It was a busy week around here, but fortunately, the weather was gorgeous for most of it. My parents made a quick and somewhat unscheduled trip into town, so I had brunch with them on Wednesday morning and we did some shopping. One of our stops was PetSmart, where I bought a new toy for Mina to cuddle with. They didn’t have any cuddle-able cat toys so I went to the dog toy section and bought her a new toy. So far, she loves it.
Mina is finally putting on some weight and is now kitten-skinny instead of malnourished-skinny. She is running around like crazy and pouncing on every cat toy that I have. I think her health problems are behind her now.
What I Finished Reading Last Week:
- Lonesome Dove by Larry McMurtry
- Rough Magic: Riding the World’s Loneliest Horse Race by Lara Prior-Palmer
Lonesome Dove was an incredible, heartbreaking, funny, profound, pitiless, and unsentimental book. Its 1986 Pulitzer was well deserved, and I think more people should read it, in spite of its length. The fact that it is a Western probably means that some will look down upon it because it’s genre fiction, but it provides a sense of the realities of the Old West and how quickly things were changing in the late 1880s. Like any realistic historical fiction, its characters are casually racist and misogynistic, but to deny Lonesome Dove on these grounds is to deny the problems we are still trying to deal with.

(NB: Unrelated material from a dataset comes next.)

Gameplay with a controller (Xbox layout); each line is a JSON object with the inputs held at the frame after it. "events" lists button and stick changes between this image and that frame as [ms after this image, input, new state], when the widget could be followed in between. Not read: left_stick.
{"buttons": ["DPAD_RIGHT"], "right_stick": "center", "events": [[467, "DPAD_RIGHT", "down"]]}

Rough Magic was a beautiful book about Prior-Palmer’s spur of the moment decision to enter the Mongolian Derby, a 1,000-kilometer horse race that follows the postal routes of Genghis Khan’s postal riders. It is a dangerous and lonely race across the Mongolian steppes and carried out on the backs of half-wild horses. Prior-Palmer was the first woman and youngest rider to win this race, and though she states this in the prologue, the ending is no less suspenseful for the knowledge. Prior-Palmer details her own life, her lifelong relationship with horses, her aunt, who herself was a famous equestrian, as well as beautiful descriptions of Mongolia, its people, and her relationships with the horses who carried her on her long road.
What I’m Currently Reading:
- The Eye of the World (The Wheel of Time #1) by Robert Jordan (275/750)
- Dune by Frank Herbert (353/883)
- Lethal White (Cormoran Strike #4) by Robert Galbraith, audiobook narrated by Robert Glenister (47%)
I read The Eye of the World at the beginning of my sophomore year of college. I sped through it in about three days and I thought it was fantastic, and devoured the next few books in record time, too. But as the series progressed, my reading time slowed and slowed. Now that I’m older, I’m giving The Wheel of Time Another shot. I’m a lot different from the way I was eighteen years ago. So far, my experience has been the same. The Eye of the World is a quick read with a lot of influences from Tolkien. We’ll see if the rest of the series goes the same way on the re-read. This is a buddy read with Jackie from Death by Tsundoku.
My reread of Dune was put on hold so I could finish Lonesome Dove. I plan to pick it back up again so I can keep up with Steve Donoghue’s upcoming videos about the second book in the series, Dune Messiah.
I’ve gotten deeper into Lethal White, and the mystery has gotten even deeper as it moves from blackmail to murder. I have no idea whodunnit, and I am perfectly happy with that fact at this point in the book. Matthew just screwed up in a big way, though, and I’m waiting for Robin to pick up on the clue (she hasn’t yet, only because she’s focused on something else right now, but I think that soon enough, she’ll figure it out).
What I Plan to Start Reading This Week:
- The Long Call (Two Rivers #1) by Ann Cleeves
- Daughter of the Forest (Sevenwaters #1) by Juliet Marillier
What I’ve Been Watching:
Queer Eye: More Than a Makeover Tan France, Jonathan Van Ness, Karamo Brown, Bobby Berk, Antoni Porowski (Netflix) Is there anyone who hasn’t watched this? Sure, the sentimentality is sometimes manufactured and like any makeover show (What Not to Wear, Tidying up with Marie Kondo), I wonder if the people involved make the changes last after the cameras have been turned off. But the show is so engaging, and it’s so fun to see the people regain their confidence by the end of the episode.